> [RECORDS FOR THE EXERCISE]:
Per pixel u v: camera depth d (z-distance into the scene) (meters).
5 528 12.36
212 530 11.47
* * *
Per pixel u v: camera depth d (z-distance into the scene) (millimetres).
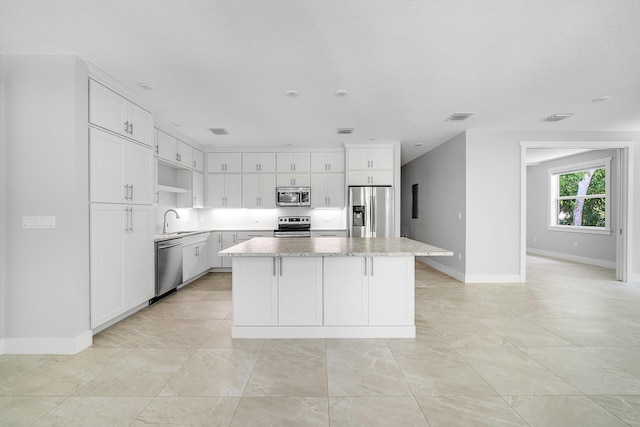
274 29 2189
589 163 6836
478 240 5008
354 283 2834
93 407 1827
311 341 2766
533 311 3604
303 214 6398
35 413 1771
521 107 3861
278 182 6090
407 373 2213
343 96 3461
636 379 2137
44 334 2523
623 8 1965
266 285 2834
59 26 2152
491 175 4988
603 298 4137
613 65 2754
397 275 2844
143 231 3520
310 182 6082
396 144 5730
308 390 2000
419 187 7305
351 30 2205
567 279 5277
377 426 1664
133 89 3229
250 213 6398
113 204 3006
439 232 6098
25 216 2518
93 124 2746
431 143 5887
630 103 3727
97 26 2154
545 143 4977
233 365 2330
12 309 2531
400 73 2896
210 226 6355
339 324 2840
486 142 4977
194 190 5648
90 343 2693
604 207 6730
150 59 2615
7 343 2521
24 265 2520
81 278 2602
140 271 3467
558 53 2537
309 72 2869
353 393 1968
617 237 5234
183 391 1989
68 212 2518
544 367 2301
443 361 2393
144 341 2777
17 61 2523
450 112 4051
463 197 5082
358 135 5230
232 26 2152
--
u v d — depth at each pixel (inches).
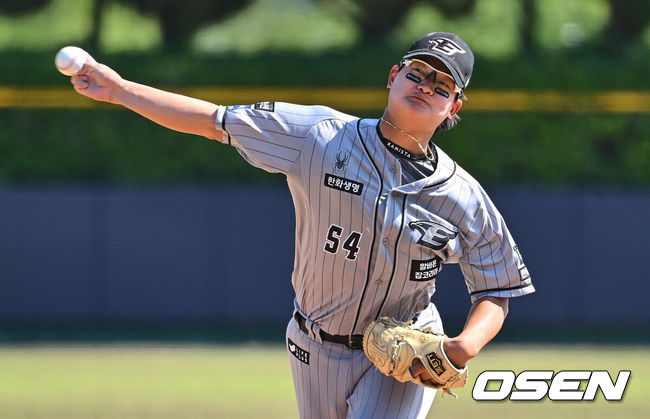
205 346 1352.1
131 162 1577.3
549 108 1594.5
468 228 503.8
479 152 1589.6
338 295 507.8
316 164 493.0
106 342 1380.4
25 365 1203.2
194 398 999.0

> [DIRECTIONS FOR THIS TASK]:
Give back, exactly as written, the stretch from the line with "the scene) (meters)." through the line with "212 530 11.47", and no other lines from the records above.

> [EXERCISE OUTPUT]:
Per pixel u v: camera depth d (z-distance into the scene) (meters).
5 528 12.36
212 530 11.47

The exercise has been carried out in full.